Tuesday, May 1, 2012

Scratch paper can still beat a Blackberry in a fair fight


People keep chuckling at me for writing stuff of bits of recycled paper instead of tapping it into a sleek digital device. They can keep chuckling. For the all the breathtaking advances in telecommunications technology, it’s still paper that comes through in the clutch.
The breathless dotcom fever of my post college years was replete with doomsday predictions about future of the notebook and its ilk, auguring a brave new paperless world in which all the information we needed would bounce from portable devices to virtual storage in the cloud. That triumphalism was predictably mugged by reality, as evidenced by the avalanche of senseless internet-driven printing. This ranges from grouchy old codgers who insist their secretaries print out each of their emails to the never-ending scenes of a printer in the back corner of some office churning out hundreds of pages of garbled nonsense within minutes is unceremoniously into a recycling bin.

I’m not surprised paper never disappeared, but I’m still surprised how relevant it remains in doing the jobs that have supposedly been relegated to its evolutionarily superior electronic progeny.

→ **Dataset extract**
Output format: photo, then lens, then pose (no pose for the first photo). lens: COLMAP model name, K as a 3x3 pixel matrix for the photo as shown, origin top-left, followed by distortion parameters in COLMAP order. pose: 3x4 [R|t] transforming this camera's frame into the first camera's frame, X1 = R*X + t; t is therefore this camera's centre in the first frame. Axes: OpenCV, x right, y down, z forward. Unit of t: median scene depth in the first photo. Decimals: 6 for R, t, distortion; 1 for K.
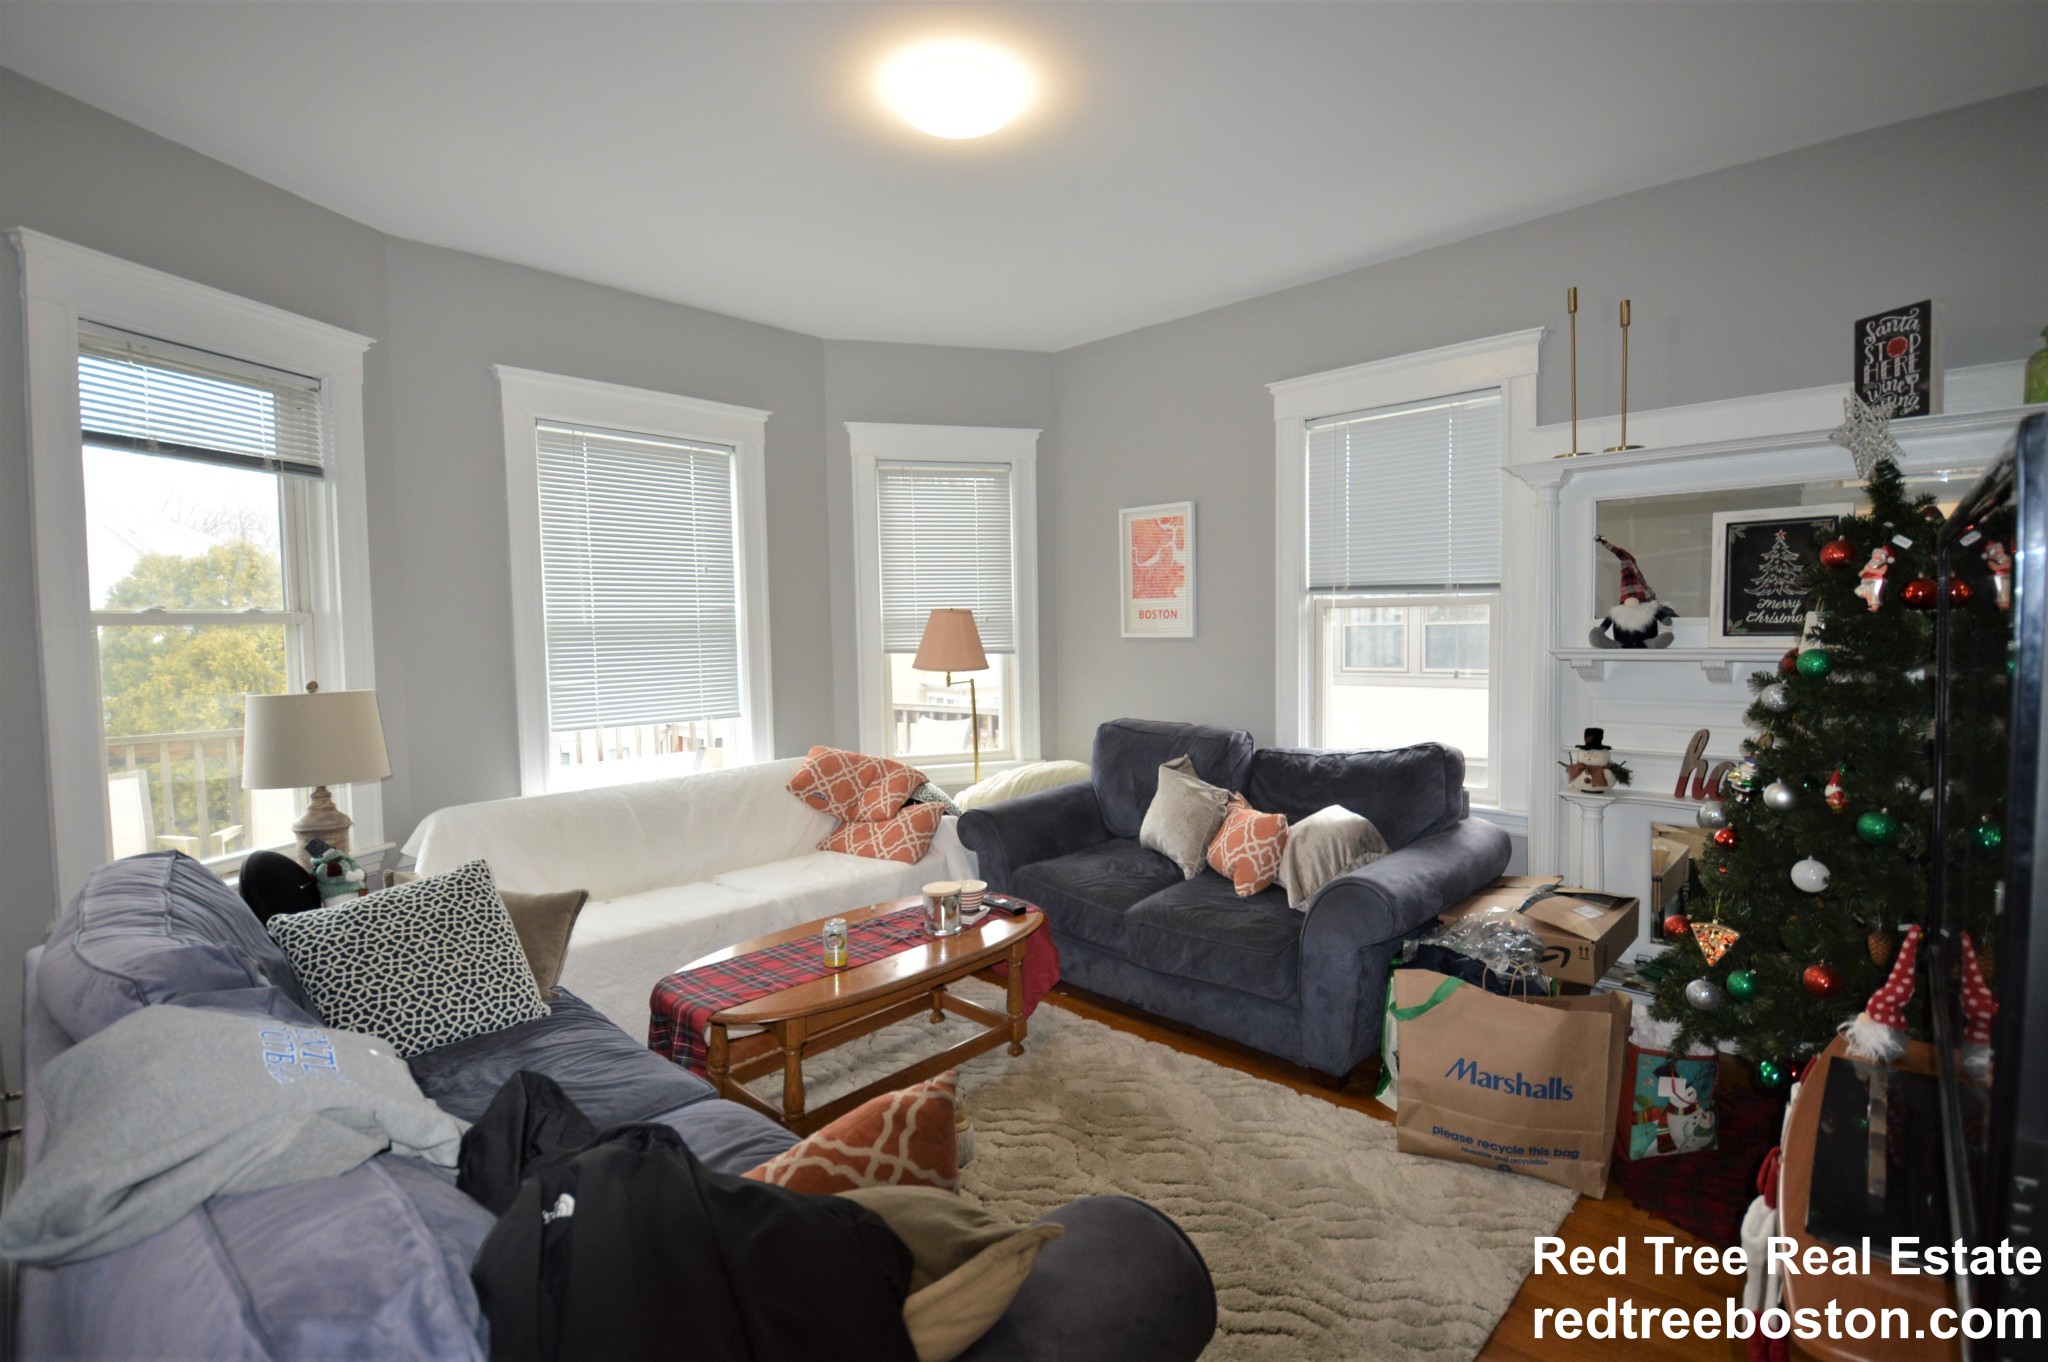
lens RADIAL K [[922.9, 0, 1020.2], [0, 922.9, 674.5], [0, 0, 1]] dist [-0.000879, -0.000571]
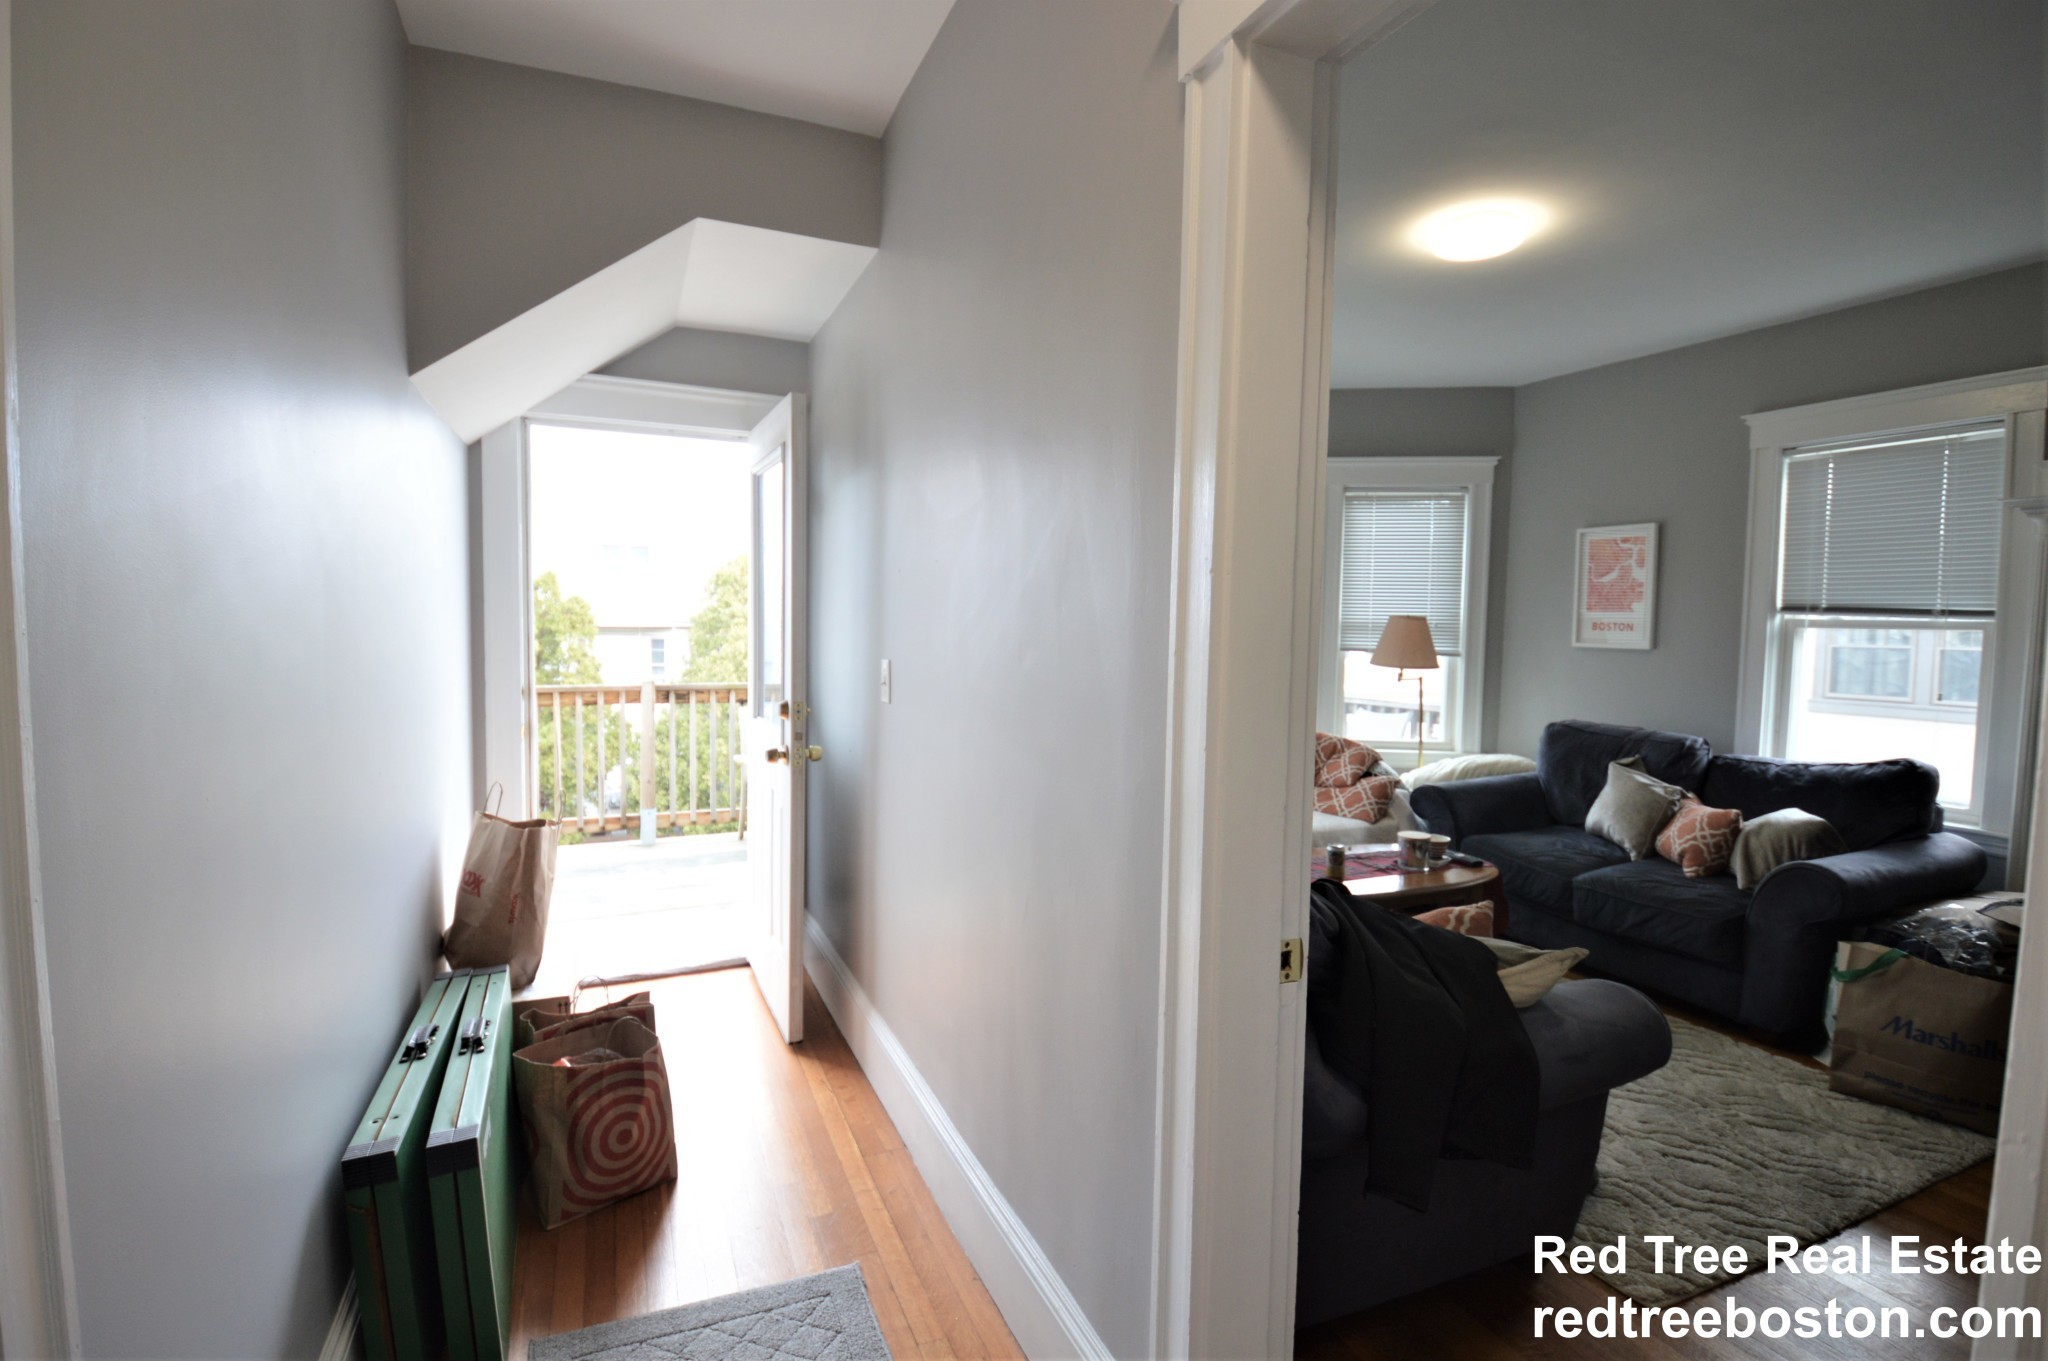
lens RADIAL K [[942.1, 0, 1020.5], [0, 942.1, 670.7], [0, 0, 1]] dist [-0.003458, -0.016831]
pose [[0.925408, 0.057216, -0.374628, -0.090966], [-0.057911, 0.998277, 0.009411, 0.018980], [0.374521, 0.012986, 0.927128, -0.326352]]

→ **What this task involves**
Answer these about the post on scratch paper:
(a) What device does the title say scratch paper can beat in a fair fight?
(b) What do people keep doing at the writer for writing on recycled paper?
(c) In the predicted paperless world, where would information bounce to from portable devices?

→ **Response box**
(a) A Blackberry.
(b) They keep chuckling at the writer.
(c) To virtual storage in the cloud.